Fireworks in the Committee!!!
Prof, this article clearly demonstrates why you are a Professor of Economics not Chancellor of the Exchequer.
Your approach to depositors requires them to have the ability to assess the risk of financial institutions, something most people are not qualified to do.
Instead, collectively we pay our taxes and elect MP's to act on our behalf, in this instance to regulate banks and building societies so our deposits are safe. To argue that in fact £32,000 is the limit of efficient regulation is simply not acceptable, and as a good Labour Chancellor Darling has instinctively grasped this. I will guess that as a consequence of this episode the insured limit will increase, regulation will be tighter, and heads will roll at NR.
Finally, i think you are confusing socialism with welfarism. The socialist creed was born when Britain was a class-bound restrictive society and people's prospects were determined by their social status at birth. Clearly much has changed since then, and I don't think you'll find many socialists who think that individuals who have accummulated wealth as a direct result of their own efforts should be denied the fruits of their labours by a failure of regulation.
The relevant limit is really the 2000 pounds, not the 32,000 pounds.

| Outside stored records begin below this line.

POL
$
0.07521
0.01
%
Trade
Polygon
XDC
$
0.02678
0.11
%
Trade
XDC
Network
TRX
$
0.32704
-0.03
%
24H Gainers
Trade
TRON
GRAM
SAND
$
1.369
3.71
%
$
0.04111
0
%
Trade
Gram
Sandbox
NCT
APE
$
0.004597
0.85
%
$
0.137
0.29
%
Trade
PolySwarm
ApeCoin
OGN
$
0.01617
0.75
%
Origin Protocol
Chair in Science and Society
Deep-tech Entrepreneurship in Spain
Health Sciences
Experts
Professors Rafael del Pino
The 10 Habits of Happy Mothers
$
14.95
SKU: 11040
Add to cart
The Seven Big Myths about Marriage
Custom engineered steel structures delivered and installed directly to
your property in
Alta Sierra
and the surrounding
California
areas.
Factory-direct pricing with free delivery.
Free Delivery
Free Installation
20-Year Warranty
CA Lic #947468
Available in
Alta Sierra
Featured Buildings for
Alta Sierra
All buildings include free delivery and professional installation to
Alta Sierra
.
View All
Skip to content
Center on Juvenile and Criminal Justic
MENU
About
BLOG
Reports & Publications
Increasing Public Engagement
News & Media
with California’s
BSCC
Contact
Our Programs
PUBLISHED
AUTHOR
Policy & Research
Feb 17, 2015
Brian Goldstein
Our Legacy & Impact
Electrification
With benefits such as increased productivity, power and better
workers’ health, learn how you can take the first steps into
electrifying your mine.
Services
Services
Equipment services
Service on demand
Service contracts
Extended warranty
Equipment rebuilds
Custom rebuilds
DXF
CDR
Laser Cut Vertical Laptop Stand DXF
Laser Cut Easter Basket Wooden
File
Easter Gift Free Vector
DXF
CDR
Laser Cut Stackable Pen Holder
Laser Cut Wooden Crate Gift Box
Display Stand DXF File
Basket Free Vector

If you can avoid a 10% tax on your investment by waiting a couple hours in line to take it out for a week, you'll do it. And 2000 pounds is pathetically low. No wonder there was a run. I'm surprised it hadn't happened earlier.
Are you saying that the Bank of England line of credit solves the problem because runs would still occur, but runs aren't a problem if Northern Rock can survive on BE money? That position needs fleshing out. It seems to me, too, that the BE credit line will make runs much worse, because it reduces the assets available to general creditors such as depositors in case of bankruptcy. If Northern Rock did turn out to be insolvent in the end, the effect of the BE line of credit would be that the BE would foreclose on all the bank's assets, which would have been used as collateral, leaving zero for the depositors. Am I missing something?